Wie du die App-Store Rezensionen praktisch verwerten kannst
Aus meiner Erfahrung mit E-Commerce Kunden aus Frankreich und Deutschland eignet sich Functional Testing in Verbindung mit einem 4-schrittigen Maßnahmenplan hervorragend dazu, die Qualität des Produktes zu erhöhen und damit letztendlich die Anzahl der negativen Rezensionen zu verringern. Je nach Kapazität der internen QA-Abteilung bietet es sich an diesen Maßnahmenplan durch zusätzliche externe Crowdtester durchführen zu lassen.
Dem Maßnahmenplan liegt hauptsächlich die Frage zugrunde, wie dein Kunde die App nutzt (Customer Journey) und welche Bereiche / Flows er üblicherweise durchgeht.
Schritt 1 – Ausarbeitung und Kategorisierung der App-Store-Kritik.
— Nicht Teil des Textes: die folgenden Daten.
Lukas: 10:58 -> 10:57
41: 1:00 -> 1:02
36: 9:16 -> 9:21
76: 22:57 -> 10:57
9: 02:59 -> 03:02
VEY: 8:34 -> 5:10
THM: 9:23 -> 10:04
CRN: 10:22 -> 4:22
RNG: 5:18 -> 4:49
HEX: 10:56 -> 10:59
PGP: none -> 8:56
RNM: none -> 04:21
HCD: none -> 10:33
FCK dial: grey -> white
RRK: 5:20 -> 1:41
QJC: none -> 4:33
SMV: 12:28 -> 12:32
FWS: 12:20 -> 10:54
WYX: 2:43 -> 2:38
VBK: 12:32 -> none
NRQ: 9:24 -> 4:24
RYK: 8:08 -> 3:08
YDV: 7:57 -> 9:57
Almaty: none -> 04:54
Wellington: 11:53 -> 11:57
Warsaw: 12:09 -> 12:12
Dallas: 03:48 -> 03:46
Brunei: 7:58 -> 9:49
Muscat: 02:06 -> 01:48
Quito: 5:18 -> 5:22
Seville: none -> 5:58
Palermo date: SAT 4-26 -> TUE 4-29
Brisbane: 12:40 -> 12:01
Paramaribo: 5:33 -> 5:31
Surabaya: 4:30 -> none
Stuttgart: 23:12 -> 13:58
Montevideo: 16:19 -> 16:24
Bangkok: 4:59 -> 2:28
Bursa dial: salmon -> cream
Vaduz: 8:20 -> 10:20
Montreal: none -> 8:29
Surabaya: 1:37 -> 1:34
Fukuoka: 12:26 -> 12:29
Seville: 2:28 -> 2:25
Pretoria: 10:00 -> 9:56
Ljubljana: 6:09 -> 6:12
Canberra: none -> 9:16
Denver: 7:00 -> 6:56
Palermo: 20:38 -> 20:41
- Jegliches kritisches Feedback aus den App Stores sammeln
- Kategorisieren in verschiedene Rubriken / Features / Flows
Schritt 2 – Gemeldete Fehler: Identifizieren und priorisieren
- Identifizierung der gemeldeten Bugs anhand der Rezensionen
- Priorisierung der gesammelten Bugs und Issues
Schritt 3 – Ausarbeitung von Test Cases und Durchführung von Functional Testing
- Ausarbeiten der Testfälle anhand der kategorisierten Rubriken / Features / Flows
- Durchführung des Functional Testings
- Alle aufgesetzten Testfälle werden zur Abdeckung der priorisierten Fehler durchgetestet
- Mit dem Exploratory Testing kannst du zudem Bugs und Issues für nicht definierte Kategorien / Flows / Features aufdecken und verhinderst somit präventiv, dass deine Nutzer diese vor dir finden
Schritt 4 – Weitere Testdurchführungen zur Minimierung nachträglicher Negativbewertungen
- Systematische Test-Wiederholungen von Release zu Release, bis eine deutliche Verbesserung der Rezensionen zu verzeichnen ist
Diese 4 Schritte werden dir helfen dein Produkt nach und nach zu verbessern und können problemlos in den Software-Lebenszyklus und deine QA integriert werden. Mit ergebnisorientierten Methoden wie Functional oder Exploratory Testing reduzierst du nicht nur die Anzahl an Bugs signifikant, sondern ermöglichen auch potentiell mehr positives Feedback für deine Entwickler zu erhalten. So schaffst deutlich mehr Vertrauen in dein eigenes Produkt und lernst laufend deine Endnutzer und dessen Präferenzen für dein Produkt kennen.